Word for word, retype the tail of the data below, starting with the line that has "were riding their" and including the last line.

Collected data
+++

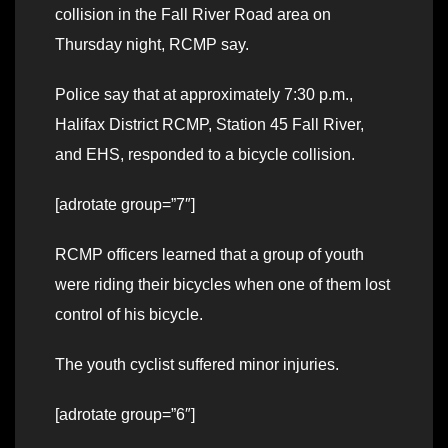
collision in the Fall River Road area on
Thursday night, RCMP say.
Police say that at approximately 7:30 p.m.,
Halifax District RCMP, Station 45 Fall River,
and EHS, responded to a bicycle collision.
[adrotate group=”7″]
RCMP officers learned that a group of youth
were riding their bicycles when one of them lost
control of his bicycle.
The youth cyclist suffered minor injuries.
[adrotate group=”6″]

+++

-- SOLUTION --
were riding their bicycles when one of them lost
control of his bicycle.
The youth cyclist suffered minor injuries.
[adrotate group=”6″]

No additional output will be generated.